Logan Wright, a Beijing-based analyst at Stone & McCarthy, an economic-research firm, has done some statistical detective work to make sense of the figures. The first problem is that reported reserves exclude the transfer of foreign exchange from the PBOC to the China Investment Corporation, the country’s sovereign-wealth fund. The reserve figures have also been reduced in book-keeping terms this year by the PBOC “asking” banks to use dollars to pay for the extra reserves that they are now required to hold at the central bank. Adding these two items to reported reserves, Mr Wright reckons that total foreign-exchange assets rose by an astonishing $393 billion in the first five months of 2008 (see chart), more than double the increase in the same period last year.
I literally have nothing to add! Do check out the chart that accompanies the article; it highlights that China’s current foreign asset growth, annualized, is a lot closer to a trillion dollars than half a trillion dollars.
Logan Wright’s article on the bureaucratic rivalry between SAFE and the CIC -- itself a spillover of the rivalry between the PBoC and the Ministry of Finance -- is also well worth reading.

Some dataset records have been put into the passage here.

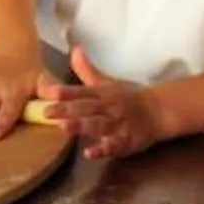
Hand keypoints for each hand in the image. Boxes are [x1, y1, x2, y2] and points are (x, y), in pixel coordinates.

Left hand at [39, 45, 166, 160]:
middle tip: (46, 112)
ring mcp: (117, 124)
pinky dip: (102, 149)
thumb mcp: (107, 83)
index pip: (82, 91)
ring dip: (81, 126)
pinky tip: (89, 153)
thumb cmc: (126, 98)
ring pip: (98, 125)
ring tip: (64, 127)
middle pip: (87, 108)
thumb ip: (87, 70)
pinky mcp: (126, 140)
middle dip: (66, 110)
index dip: (67, 92)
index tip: (51, 92)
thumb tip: (74, 49)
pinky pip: (113, 145)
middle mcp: (108, 107)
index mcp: (102, 93)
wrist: (157, 111)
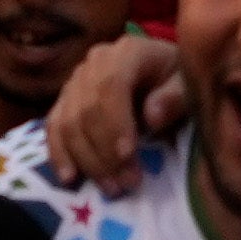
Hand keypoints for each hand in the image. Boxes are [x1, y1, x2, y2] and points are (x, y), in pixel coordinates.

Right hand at [42, 29, 193, 186]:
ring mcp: (75, 81)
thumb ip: (174, 98)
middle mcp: (95, 62)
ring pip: (67, 122)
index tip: (128, 157)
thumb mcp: (187, 86)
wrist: (163, 72)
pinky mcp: (64, 100)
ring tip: (109, 188)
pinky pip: (53, 127)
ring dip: (86, 160)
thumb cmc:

When I visited Beijing last November, a journalist based there quipped that the PBoC and the Ministry of Finance have been at each others’ throats since 1949. Their rivalry historically hasn’t had much impact on the rest of the world. Now each influences - as the CIC is consider closer to the Finance Ministry than to the PBoC, though it reports to the State Council -- a rather substantial pool of funds to invest abroad. And given how fast China’s foreign assets are growing, each could soon control a lot more funds.